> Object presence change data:
----
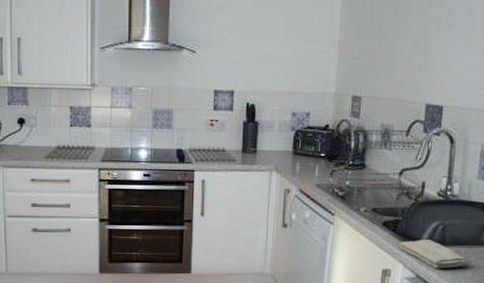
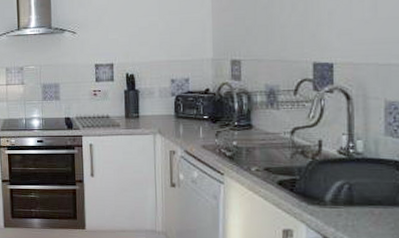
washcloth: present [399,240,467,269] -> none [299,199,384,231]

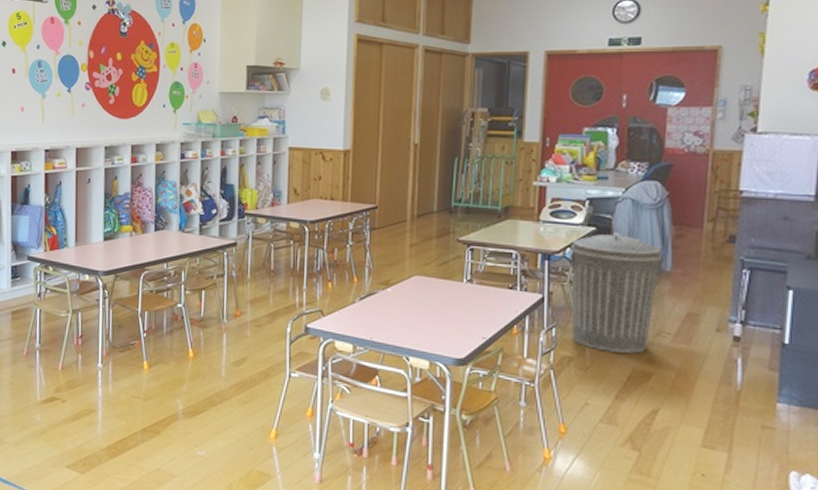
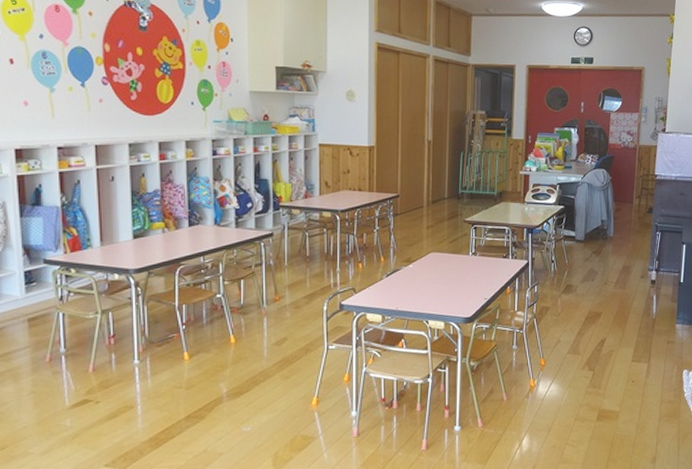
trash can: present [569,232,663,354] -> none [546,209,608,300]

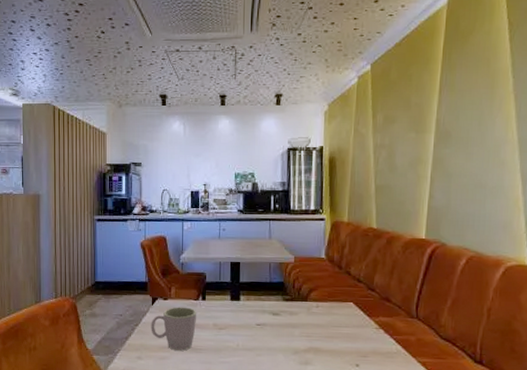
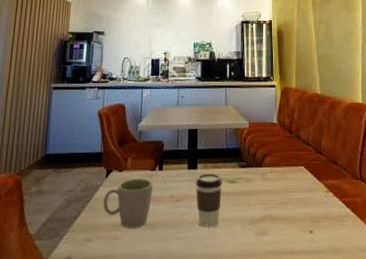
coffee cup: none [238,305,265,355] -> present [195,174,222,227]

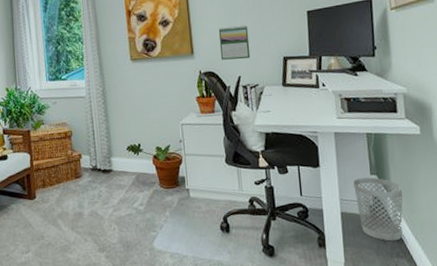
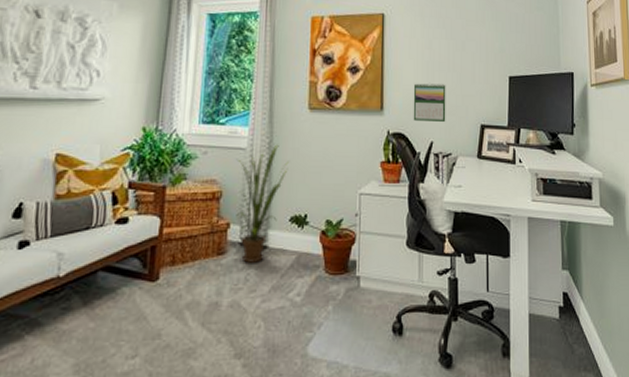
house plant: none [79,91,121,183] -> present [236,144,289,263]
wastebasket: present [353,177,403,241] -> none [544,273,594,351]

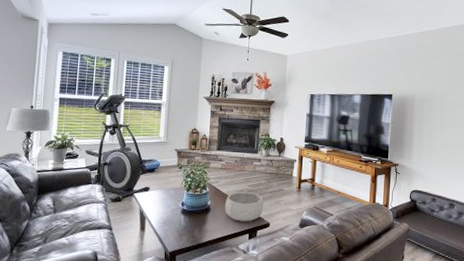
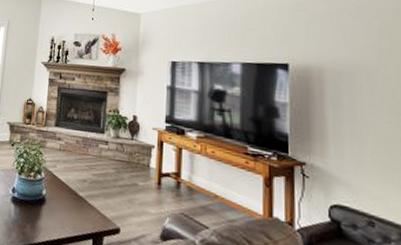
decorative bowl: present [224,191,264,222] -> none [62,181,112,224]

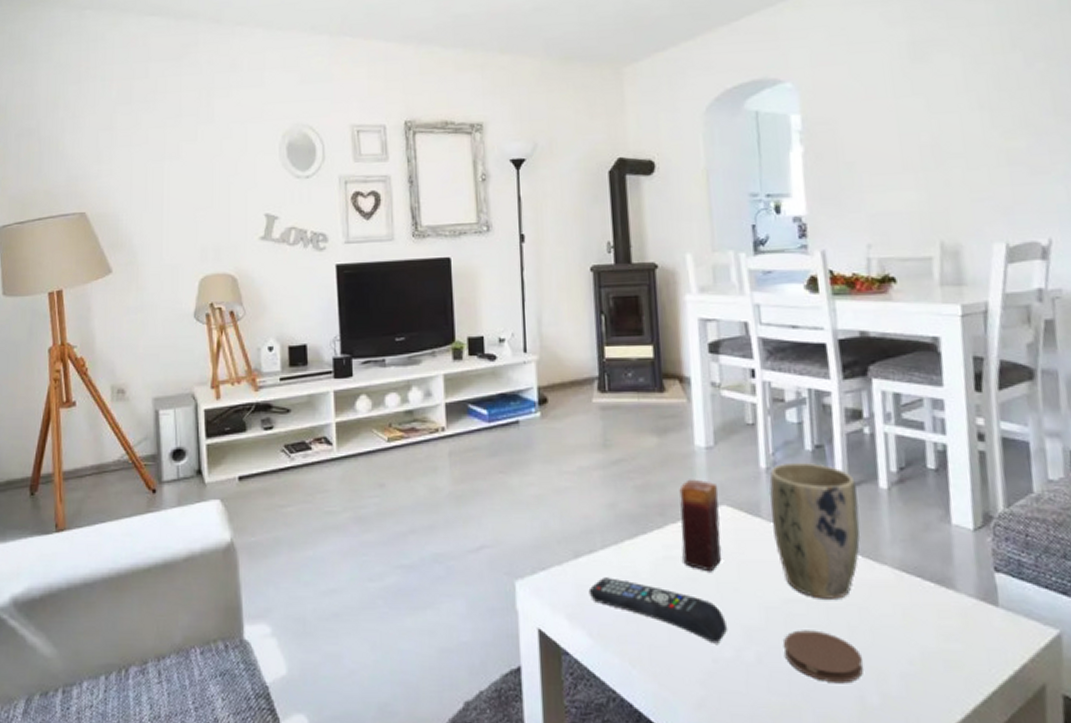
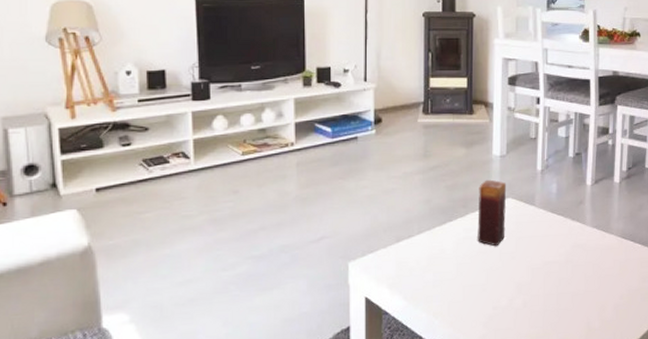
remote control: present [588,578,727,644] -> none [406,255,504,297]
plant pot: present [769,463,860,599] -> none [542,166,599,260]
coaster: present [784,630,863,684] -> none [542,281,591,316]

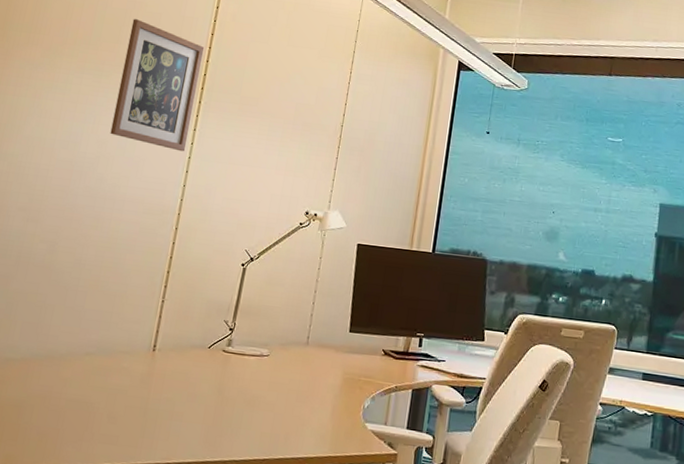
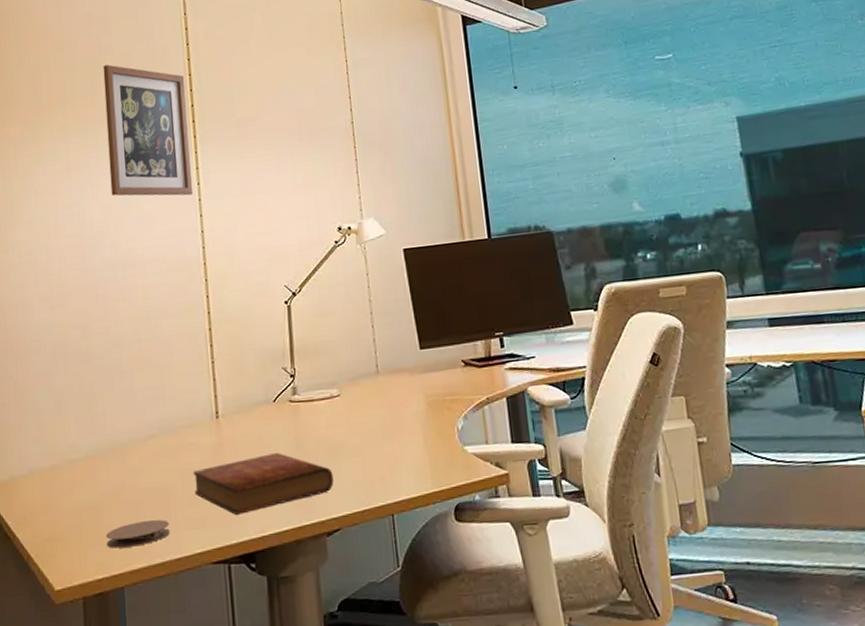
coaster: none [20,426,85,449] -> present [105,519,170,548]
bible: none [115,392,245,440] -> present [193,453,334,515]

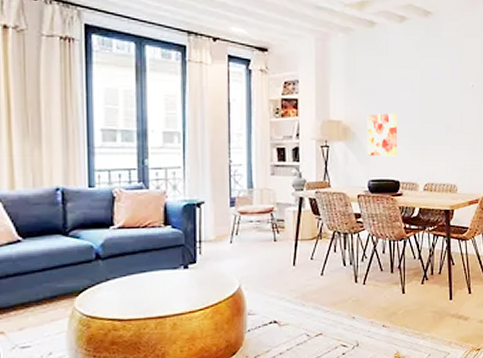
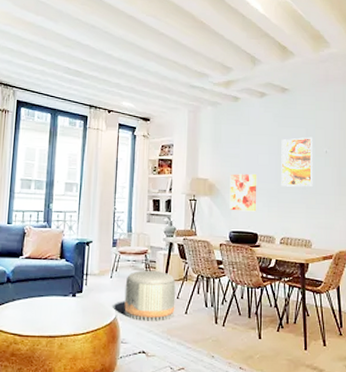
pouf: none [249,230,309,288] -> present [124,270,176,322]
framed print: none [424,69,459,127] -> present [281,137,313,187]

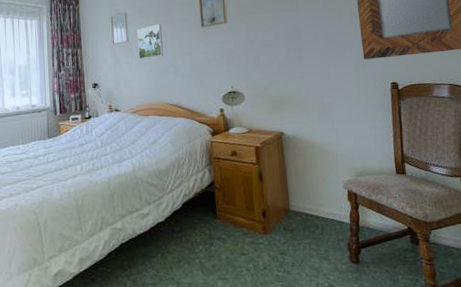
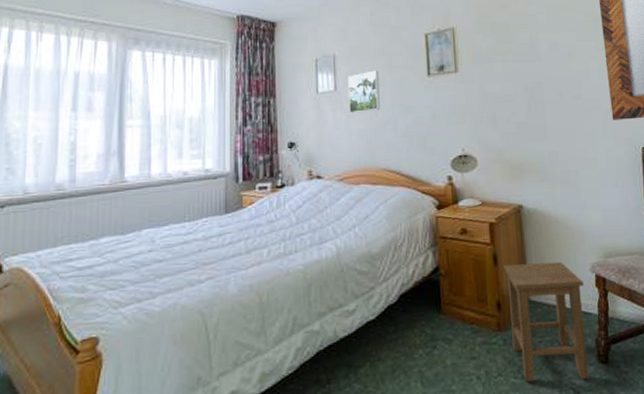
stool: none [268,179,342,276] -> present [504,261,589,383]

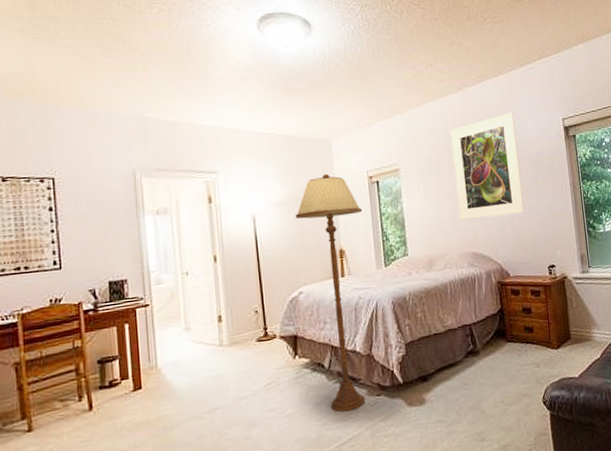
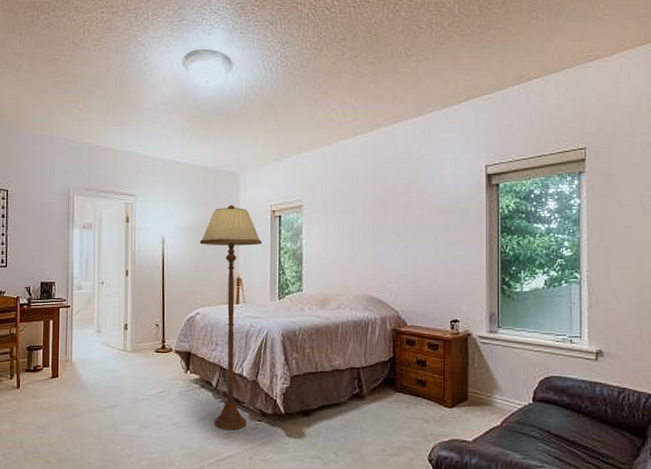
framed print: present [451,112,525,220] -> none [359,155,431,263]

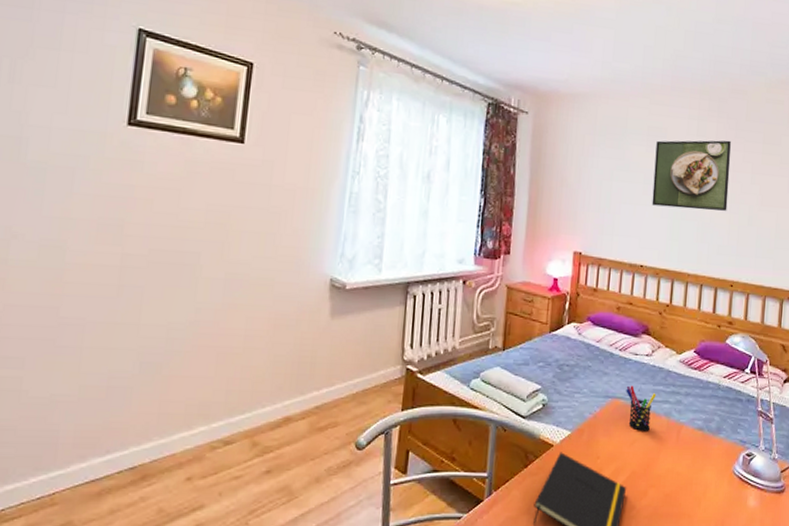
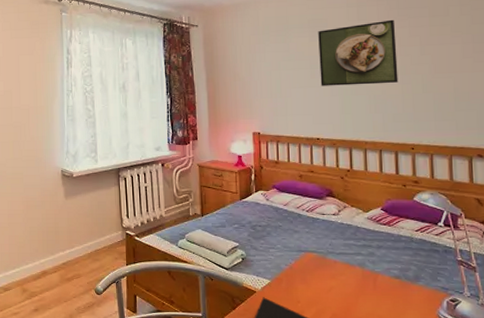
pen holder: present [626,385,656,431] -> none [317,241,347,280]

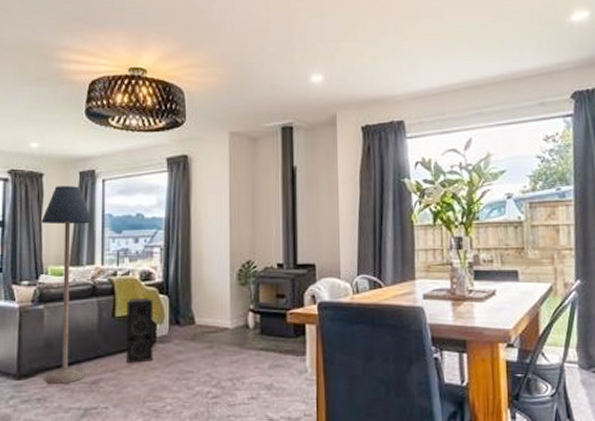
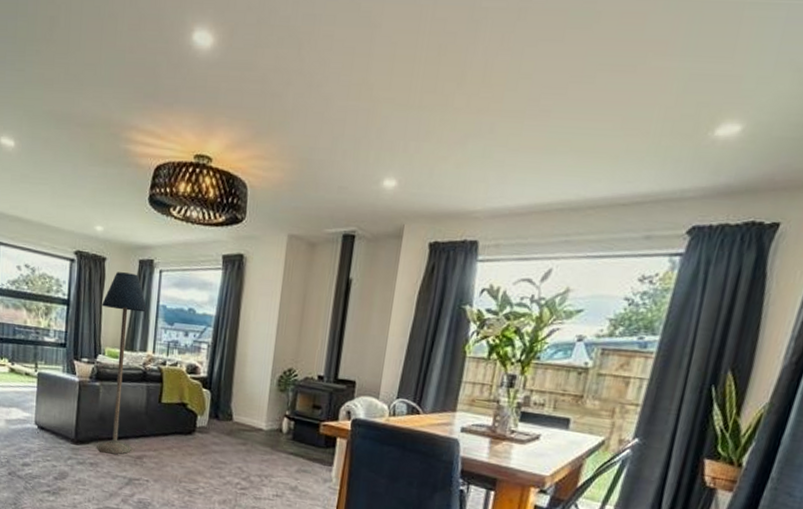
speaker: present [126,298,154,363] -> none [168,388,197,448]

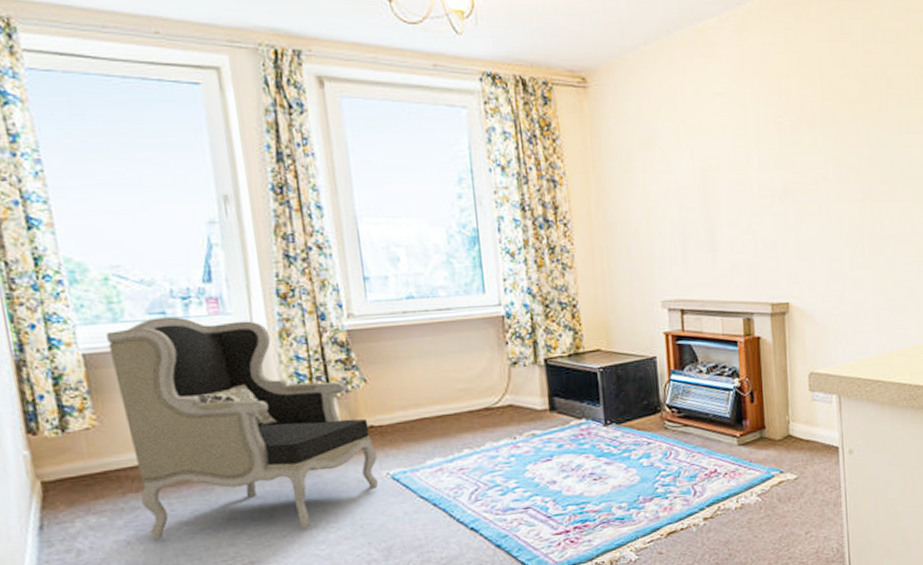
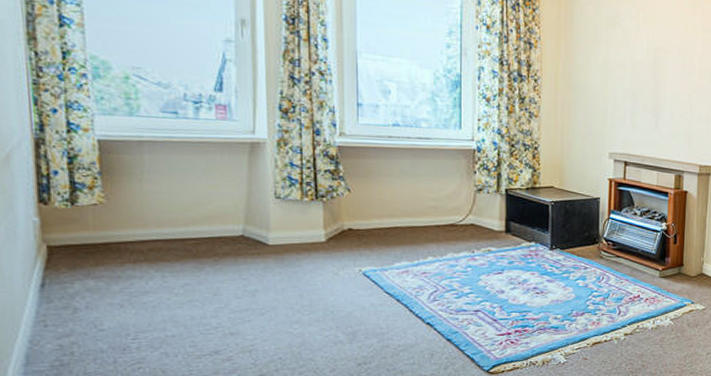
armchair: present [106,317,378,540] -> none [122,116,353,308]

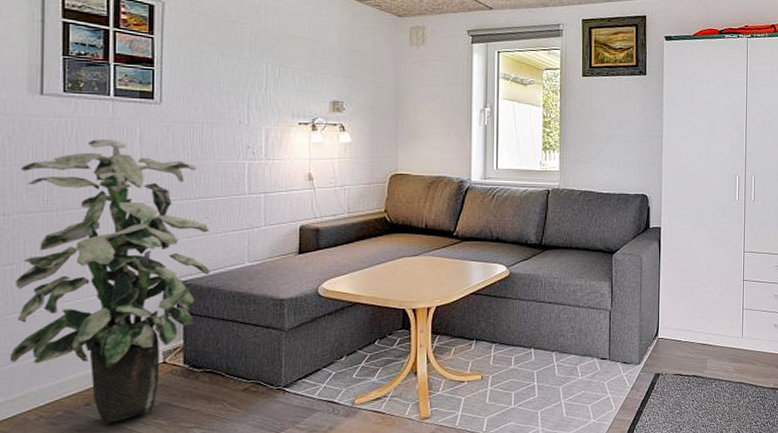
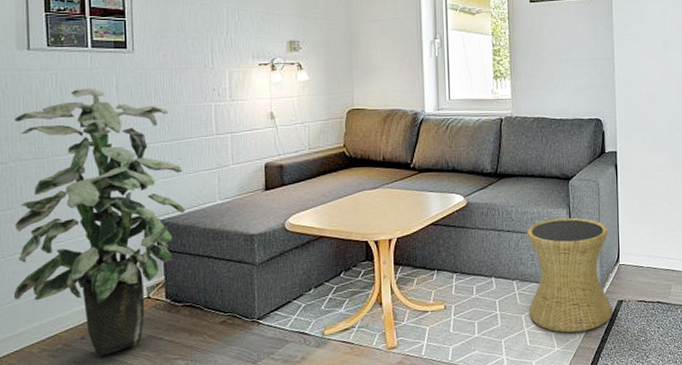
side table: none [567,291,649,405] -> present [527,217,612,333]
----
> ASSIGNMENT:
No pictures belong in the copy. Repeat the entries exactly.

> TASK OUTPUT:
washcloth: present [399,240,467,269] -> none [299,199,384,231]

trash can: present [569,232,663,354] -> none [546,209,608,300]

coffee cup: none [238,305,265,355] -> present [195,174,222,227]

house plant: none [79,91,121,183] -> present [236,144,289,263]
wastebasket: present [353,177,403,241] -> none [544,273,594,351]

decorative bowl: present [224,191,264,222] -> none [62,181,112,224]

remote control: present [588,578,727,644] -> none [406,255,504,297]
plant pot: present [769,463,860,599] -> none [542,166,599,260]
coaster: present [784,630,863,684] -> none [542,281,591,316]

coaster: none [20,426,85,449] -> present [105,519,170,548]
bible: none [115,392,245,440] -> present [193,453,334,515]

pouf: none [249,230,309,288] -> present [124,270,176,322]
framed print: none [424,69,459,127] -> present [281,137,313,187]

stool: none [268,179,342,276] -> present [504,261,589,383]

framed print: present [451,112,525,220] -> none [359,155,431,263]

pen holder: present [626,385,656,431] -> none [317,241,347,280]

speaker: present [126,298,154,363] -> none [168,388,197,448]

armchair: present [106,317,378,540] -> none [122,116,353,308]

side table: none [567,291,649,405] -> present [527,217,612,333]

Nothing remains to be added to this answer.